There’s no reason to believe the Houston Rockets are going to slow the tempo down anytime soon. Last time they did that, they found themselves in a 1-3 hole.

Before anything else, there aren’t going to be any– I mean ANY– epic comebacks this time around. No matter how incredible that Game 6 in LA was, it won’t happen in Oakland.

Key for Rockets: Defense.

We haven’t seen Houston defend in a full 48 minutes or even a whole friggin’ half this playoffs. Before they even dream of something bigger, Kevin McHale’s bunch needs to dig deep and get their hands a little dirty. It’s not a very bad idea especially if you’re defense allows the local girls’ high school team to score 100 on any given night. The Rockets’ defensive rating (106.8) is the worst in this field of four and had the only negative net rating among the remaining teams.

It’s not that they don’t have the pieces but a change in mindset is a welcome development. The Rockets need to realize they are NOT going to win giving up that many points especially to this version of the Warriors. Engaging them in an offensive duel is futile unless you’re ready see your own head rolling on the floor faster than green grass through a goose.

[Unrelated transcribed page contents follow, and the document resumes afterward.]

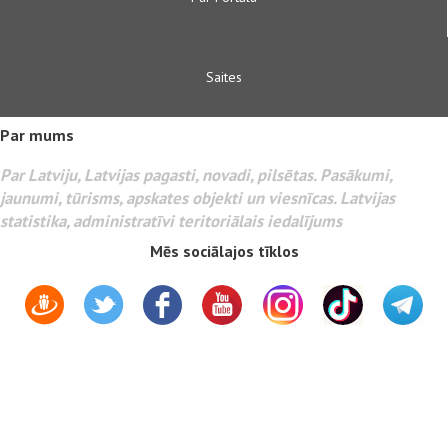
Saites
Par mums
Par Latviju, Latvijas pagasti, novadi, pilsētas. Pasākumi,
jaunumi, tūrisms, apskates objekti un viesnīcas. Latvijas
statistika, administratīvi teritoriālais iedalījums
Mēs sociālajos tīklos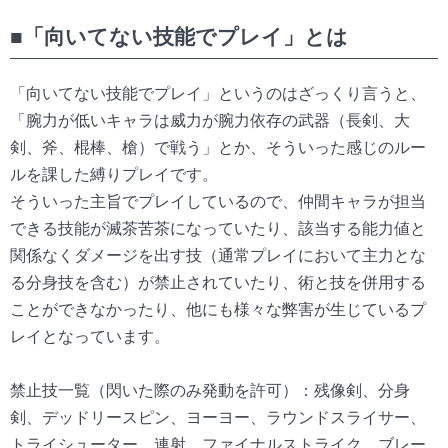
■「向いてない技能でプレイ」とは
「向いてない技能でプレイ」というのはざっくり言うと、
「腕力が低いキャラは威力が腕力依存の武器（長剣、大
剣、斧、棍棒、槍）で戦う」とか、そういった感じのルー
ルを課した縛りプレイです。
そういった主旨でプレイしているので、仲間キャラが担当
できる技能が滅茶苦茶になっていたり、該当する能力値と
関係なくダメージを出す技（通常プレイにおいて主力とな
る分身技を含む）が禁止されていたり、術と技を併用する
ことができなかったり、他にも様々な弊害が生じているプ
レイとなっています。
禁止技一覧（閃いた際のみ発動を許可）：残像剣、分身
剣、デッドリースピン、ヨーヨー、ラウンドスライサー、
トライシューター、連射、ファイナルストライク、ブレー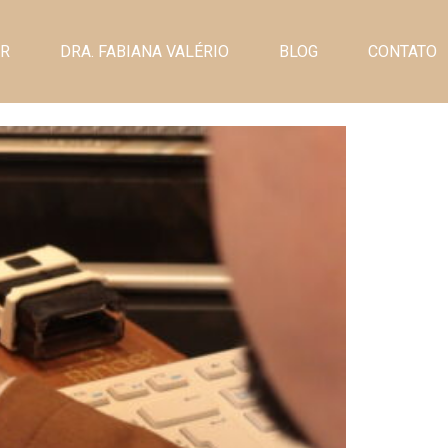
ER
DRA. FABIANA VALÉRIO
BLOG
CONTATO
e o Volume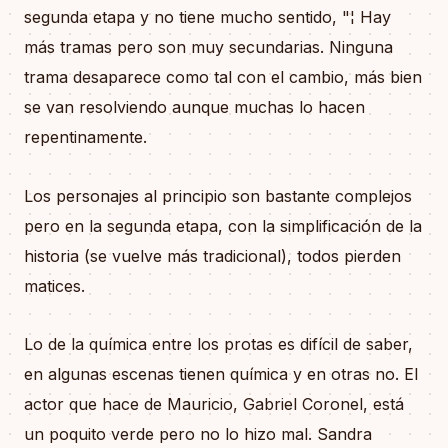
segunda etapa y no tiene mucho sentido, "¦ Hay
más tramas pero son muy secundarias. Ninguna
trama desaparece como tal con el cambio, más bien
se van resolviendo aunque muchas lo hacen
repentinamente.
Los personajes al principio son bastante complejos
pero en la segunda etapa, con la simplificación de la
historia (se vuelve más tradicional), todos pierden
matices.
Lo de la química entre los protas es difícil de saber,
en algunas escenas tienen química y en otras no. El
actor que hace de Mauricio, Gabriel Coronel, está
un poquito verde pero no lo hizo mal. Sandra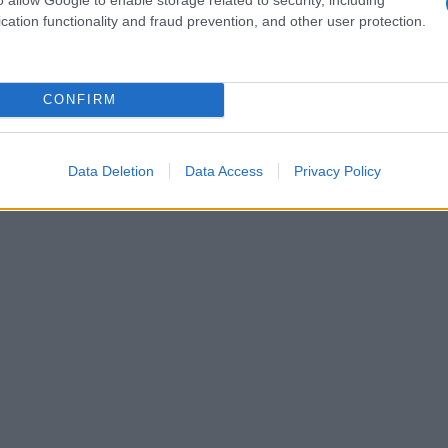
cation functionality and fraud prevention, and other user protection.
CONFIRM
Data Deletion
Data Access
Privacy Policy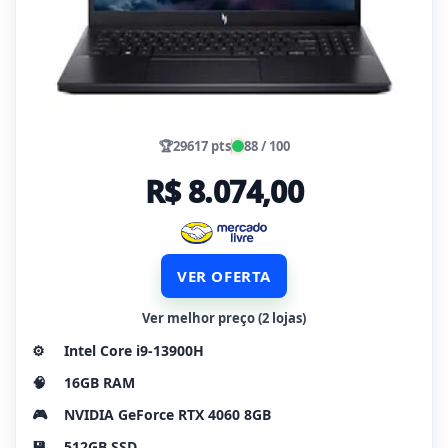
🏆
29617 pts
88 / 100
R$ 8.074,00
VER OFERTA
Ver melhor preço (2 lojas)
⚙️
Intel Core i9-13900H
🧠
16GB RAM
🎮
NVIDIA GeForce RTX 4060 8GB
💾
512GB SSD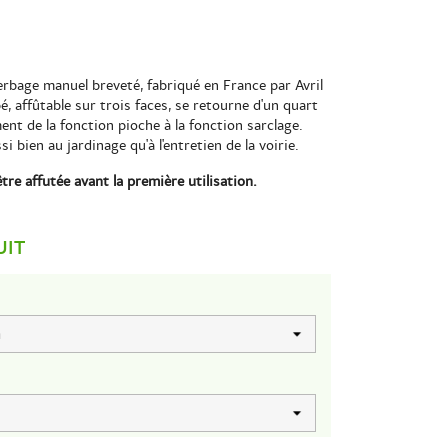
erbage manuel breveté, fabriqué en France par Avril
é, affûtable sur trois faces, se retourne d'un quart
nt de la fonction pioche à la fonction sarclage.
si bien au jardinage qu'à l'entretien de la voirie.
être affutée avant la première utilisation.
UIT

Key for Warriors: Get Steph going.

The Golden State Warriors have no reason to be backing down from a shootout either and if the regular season is any indication, that could be what they’re aiming for right now.

But what’s a shootout battle without the best long-range basketball weapon ever to known to man? And I’m talking about the MVP himself Steph “The Chef” Curry.

The 26-year old Curry has been a barometer of sorts for the Warriors more so in this playoffs. His scoring dipped NINE points in the two Warriors losses (from 30.0 to 21.0 PPG) and to say the percentage suffered is an understatement. Curry cans only 19 percent of his threes in those defeats while drilling an insane 46% in wins including going 8-for-13 in closing out Memphis.

In all of the eight victories, Curry has drilled at least 3 treys in each of those. In the two losses, he shot a combined 4-for-21.

It doesn’t take a “rocket” scientist. No pun intended.